Fatima handles social media for the Ms. Cheezious brand, which now includes two food trucks and two brick-and-mortar restaurants in Miami and Coral Gables.
This food truck, and its brick-and-mortar iteration at Penn Station in New York City, makes vegan food enticing even for folks who aren't vegan. Chef Adam Sobel worked for about a dozen years in vegetarian and vegan restaurants but decided to launch his food truck in February 2010 to attract people who would never have thought to try vegan fare. The Cinnamon Snail serves delicious sandwiches (Korean BBQ served open faced on a chili butter grilled tortilla), burgers and bowls (any menu item served over greens and red quinoa pilaf instead of bread) and a dizzying array of more than 30 different vegan donuts and pastries daily.
Sobel says the truck is off the road for the winter but will return in the spring at various spots in New Jersey and New York City and at the Red Bank, New Jersey, farmer's market on Sundays.

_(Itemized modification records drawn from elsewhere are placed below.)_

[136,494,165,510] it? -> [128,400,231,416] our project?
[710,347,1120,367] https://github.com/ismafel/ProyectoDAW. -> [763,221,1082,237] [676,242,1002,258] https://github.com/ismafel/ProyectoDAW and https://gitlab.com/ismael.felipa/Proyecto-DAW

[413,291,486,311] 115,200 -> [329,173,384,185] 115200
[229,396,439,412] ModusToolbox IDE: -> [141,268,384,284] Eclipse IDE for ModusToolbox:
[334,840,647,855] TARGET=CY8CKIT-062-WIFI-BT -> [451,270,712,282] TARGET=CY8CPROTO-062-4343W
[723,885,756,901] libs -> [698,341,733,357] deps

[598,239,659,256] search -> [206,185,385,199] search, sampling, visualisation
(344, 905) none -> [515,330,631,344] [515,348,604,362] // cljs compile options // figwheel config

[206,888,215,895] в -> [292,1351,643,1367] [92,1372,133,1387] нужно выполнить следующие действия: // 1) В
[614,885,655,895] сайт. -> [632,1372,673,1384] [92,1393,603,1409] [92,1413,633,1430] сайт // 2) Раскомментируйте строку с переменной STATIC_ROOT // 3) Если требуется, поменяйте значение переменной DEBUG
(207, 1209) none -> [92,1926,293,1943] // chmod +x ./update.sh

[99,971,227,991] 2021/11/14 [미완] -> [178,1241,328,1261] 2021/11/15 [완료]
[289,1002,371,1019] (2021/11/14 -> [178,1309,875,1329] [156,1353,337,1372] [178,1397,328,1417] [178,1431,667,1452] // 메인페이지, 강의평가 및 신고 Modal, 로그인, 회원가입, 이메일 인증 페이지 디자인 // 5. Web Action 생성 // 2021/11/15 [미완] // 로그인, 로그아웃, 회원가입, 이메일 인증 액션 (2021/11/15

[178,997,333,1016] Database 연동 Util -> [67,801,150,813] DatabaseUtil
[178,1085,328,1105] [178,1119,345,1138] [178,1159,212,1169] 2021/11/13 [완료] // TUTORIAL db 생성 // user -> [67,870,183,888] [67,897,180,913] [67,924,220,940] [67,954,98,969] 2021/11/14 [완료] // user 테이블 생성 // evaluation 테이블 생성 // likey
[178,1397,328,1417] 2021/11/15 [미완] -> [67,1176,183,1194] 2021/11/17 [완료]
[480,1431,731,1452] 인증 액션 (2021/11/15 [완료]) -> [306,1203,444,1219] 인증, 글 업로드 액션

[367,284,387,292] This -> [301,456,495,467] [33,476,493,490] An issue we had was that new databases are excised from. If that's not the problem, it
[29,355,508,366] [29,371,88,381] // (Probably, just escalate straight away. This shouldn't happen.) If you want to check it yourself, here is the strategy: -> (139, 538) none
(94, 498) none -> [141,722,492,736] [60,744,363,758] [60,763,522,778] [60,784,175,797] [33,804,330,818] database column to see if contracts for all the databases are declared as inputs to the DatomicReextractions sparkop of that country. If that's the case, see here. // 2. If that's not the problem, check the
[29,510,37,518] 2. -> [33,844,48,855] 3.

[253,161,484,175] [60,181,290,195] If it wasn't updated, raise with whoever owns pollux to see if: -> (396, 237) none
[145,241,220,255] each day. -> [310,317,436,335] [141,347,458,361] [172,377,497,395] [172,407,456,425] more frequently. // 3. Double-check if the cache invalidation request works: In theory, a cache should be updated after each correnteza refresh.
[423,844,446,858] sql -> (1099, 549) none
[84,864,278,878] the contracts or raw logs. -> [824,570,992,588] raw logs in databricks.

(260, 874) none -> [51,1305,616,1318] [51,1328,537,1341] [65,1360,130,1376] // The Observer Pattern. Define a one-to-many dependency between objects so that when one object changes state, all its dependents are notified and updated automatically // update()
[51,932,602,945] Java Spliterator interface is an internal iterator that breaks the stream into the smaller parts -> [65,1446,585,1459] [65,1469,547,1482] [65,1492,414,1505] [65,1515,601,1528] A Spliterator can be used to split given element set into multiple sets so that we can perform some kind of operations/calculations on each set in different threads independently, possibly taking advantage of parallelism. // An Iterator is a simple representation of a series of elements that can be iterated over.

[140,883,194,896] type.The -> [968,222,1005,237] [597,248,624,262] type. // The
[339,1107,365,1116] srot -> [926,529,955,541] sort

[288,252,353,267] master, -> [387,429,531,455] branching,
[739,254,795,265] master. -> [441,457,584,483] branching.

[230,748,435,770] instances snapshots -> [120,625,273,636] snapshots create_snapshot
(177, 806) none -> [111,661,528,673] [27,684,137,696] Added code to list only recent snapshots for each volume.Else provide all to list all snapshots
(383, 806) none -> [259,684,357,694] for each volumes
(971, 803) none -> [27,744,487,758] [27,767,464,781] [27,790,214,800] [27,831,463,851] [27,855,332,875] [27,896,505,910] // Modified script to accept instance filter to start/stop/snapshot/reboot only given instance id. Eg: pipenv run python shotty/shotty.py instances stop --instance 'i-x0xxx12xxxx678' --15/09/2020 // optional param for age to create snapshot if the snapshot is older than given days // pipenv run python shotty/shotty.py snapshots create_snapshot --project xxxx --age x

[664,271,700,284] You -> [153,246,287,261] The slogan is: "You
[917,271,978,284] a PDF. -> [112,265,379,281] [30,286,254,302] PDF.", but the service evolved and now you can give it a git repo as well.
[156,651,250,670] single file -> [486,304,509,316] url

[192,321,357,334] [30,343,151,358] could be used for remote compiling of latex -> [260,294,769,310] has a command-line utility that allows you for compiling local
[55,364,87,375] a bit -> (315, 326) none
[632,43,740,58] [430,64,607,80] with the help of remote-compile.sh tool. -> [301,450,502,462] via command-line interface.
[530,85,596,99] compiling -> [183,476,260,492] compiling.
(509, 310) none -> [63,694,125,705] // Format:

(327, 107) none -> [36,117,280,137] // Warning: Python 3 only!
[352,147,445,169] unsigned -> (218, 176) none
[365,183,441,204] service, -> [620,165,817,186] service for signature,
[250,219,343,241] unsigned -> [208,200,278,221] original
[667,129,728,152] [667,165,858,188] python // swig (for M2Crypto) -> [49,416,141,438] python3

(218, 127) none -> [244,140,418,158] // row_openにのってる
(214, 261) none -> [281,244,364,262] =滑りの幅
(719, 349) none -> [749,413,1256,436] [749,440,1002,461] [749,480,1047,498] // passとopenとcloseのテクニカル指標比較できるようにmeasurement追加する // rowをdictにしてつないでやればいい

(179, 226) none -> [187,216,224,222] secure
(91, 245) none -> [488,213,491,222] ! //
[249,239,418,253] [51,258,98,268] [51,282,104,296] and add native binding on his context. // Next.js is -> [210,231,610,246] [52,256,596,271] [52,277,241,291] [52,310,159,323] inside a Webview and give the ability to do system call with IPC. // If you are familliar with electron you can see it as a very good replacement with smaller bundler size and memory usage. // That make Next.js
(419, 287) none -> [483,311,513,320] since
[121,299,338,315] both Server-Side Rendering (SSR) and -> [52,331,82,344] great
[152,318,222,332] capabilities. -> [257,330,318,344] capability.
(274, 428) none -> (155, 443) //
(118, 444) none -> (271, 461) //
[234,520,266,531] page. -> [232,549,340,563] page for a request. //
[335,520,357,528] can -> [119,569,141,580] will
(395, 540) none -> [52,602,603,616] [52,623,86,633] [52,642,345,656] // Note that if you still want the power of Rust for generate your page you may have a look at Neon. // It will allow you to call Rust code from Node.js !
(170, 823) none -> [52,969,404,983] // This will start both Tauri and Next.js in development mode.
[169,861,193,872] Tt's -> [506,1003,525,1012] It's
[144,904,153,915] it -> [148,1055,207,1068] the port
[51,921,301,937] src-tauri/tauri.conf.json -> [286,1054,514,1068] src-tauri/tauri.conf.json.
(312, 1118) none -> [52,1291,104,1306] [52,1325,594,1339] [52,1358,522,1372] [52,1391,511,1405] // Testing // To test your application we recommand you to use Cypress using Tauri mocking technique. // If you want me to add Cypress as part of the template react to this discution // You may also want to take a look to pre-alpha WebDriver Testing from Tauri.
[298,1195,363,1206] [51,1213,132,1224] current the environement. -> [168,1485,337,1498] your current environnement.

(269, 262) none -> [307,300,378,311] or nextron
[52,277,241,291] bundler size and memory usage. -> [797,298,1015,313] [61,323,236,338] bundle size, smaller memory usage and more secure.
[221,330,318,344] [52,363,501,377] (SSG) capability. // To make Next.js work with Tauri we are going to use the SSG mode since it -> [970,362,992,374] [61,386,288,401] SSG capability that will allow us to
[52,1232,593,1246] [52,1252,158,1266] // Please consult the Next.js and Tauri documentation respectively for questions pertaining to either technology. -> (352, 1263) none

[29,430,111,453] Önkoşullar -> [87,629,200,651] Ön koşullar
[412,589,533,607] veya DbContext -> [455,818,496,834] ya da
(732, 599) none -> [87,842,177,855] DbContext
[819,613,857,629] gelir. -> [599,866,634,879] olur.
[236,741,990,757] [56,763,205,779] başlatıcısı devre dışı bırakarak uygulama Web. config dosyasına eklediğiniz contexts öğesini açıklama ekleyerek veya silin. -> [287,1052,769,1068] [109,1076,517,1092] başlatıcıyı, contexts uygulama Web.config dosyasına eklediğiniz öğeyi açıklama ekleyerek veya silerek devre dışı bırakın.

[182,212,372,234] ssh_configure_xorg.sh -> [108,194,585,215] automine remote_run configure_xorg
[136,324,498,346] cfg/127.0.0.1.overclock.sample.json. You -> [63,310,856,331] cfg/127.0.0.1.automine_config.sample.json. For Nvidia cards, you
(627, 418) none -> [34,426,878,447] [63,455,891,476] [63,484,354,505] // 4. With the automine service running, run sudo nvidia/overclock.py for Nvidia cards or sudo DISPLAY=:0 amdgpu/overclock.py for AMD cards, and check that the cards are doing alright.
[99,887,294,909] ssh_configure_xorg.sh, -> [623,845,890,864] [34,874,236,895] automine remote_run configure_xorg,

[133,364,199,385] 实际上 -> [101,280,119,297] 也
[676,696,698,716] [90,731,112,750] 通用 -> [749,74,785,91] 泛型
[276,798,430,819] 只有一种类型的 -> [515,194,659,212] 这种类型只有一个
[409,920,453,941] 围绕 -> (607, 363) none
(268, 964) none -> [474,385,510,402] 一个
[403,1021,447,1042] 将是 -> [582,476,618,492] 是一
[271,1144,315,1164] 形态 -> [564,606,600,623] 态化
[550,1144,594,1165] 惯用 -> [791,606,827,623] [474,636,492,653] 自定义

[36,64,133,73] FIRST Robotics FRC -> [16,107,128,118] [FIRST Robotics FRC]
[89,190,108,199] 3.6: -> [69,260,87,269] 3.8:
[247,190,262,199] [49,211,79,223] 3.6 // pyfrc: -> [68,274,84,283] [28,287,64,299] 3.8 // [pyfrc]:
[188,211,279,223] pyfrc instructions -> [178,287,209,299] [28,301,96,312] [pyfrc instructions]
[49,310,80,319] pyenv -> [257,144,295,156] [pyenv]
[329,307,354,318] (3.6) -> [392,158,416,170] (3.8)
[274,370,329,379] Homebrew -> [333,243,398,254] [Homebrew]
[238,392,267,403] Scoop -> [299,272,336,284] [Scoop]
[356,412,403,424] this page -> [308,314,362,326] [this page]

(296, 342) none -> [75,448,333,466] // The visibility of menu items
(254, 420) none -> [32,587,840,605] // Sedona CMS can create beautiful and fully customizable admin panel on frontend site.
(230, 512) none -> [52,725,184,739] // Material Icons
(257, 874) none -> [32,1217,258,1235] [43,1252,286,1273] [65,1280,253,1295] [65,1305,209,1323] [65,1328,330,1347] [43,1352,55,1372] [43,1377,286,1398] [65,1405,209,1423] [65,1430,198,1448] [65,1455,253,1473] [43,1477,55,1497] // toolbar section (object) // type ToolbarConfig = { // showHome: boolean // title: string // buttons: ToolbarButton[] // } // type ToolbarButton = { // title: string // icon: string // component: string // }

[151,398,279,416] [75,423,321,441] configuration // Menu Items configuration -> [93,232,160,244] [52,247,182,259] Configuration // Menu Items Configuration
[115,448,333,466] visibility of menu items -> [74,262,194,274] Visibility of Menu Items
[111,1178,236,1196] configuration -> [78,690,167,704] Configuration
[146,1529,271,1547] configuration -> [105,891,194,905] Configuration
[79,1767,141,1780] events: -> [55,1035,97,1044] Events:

The restaurant at Pennsy Hall in Penn Station is open daily, and a new location will open later this year in NYC's financial district.
Founder and chef Josh Sacks set out to serve the best BBQ in New Jersey when he launched his first Oink & Moo BBQ food truck in the fall of 2012. He had spent years traveling the country, looking for the best flavors and techniques to compliment any meat. With a meat smoker right onboard the truck, Sacks turns out fare such as brisket or pulled pork sliders, pulled pork and chicken tacos, and baby-back ribs served with coleslaw and cornbread made from scratch.
There are now three trucks that serve New Jersey and Philadelphia, and they've won a slew of awards since opening. In January 2015, Sacks opened his first brick-and-mortar restaurant in Florham Park, New Jersey. It serves everything available on the trucks, as well as party packages for groups of four or more.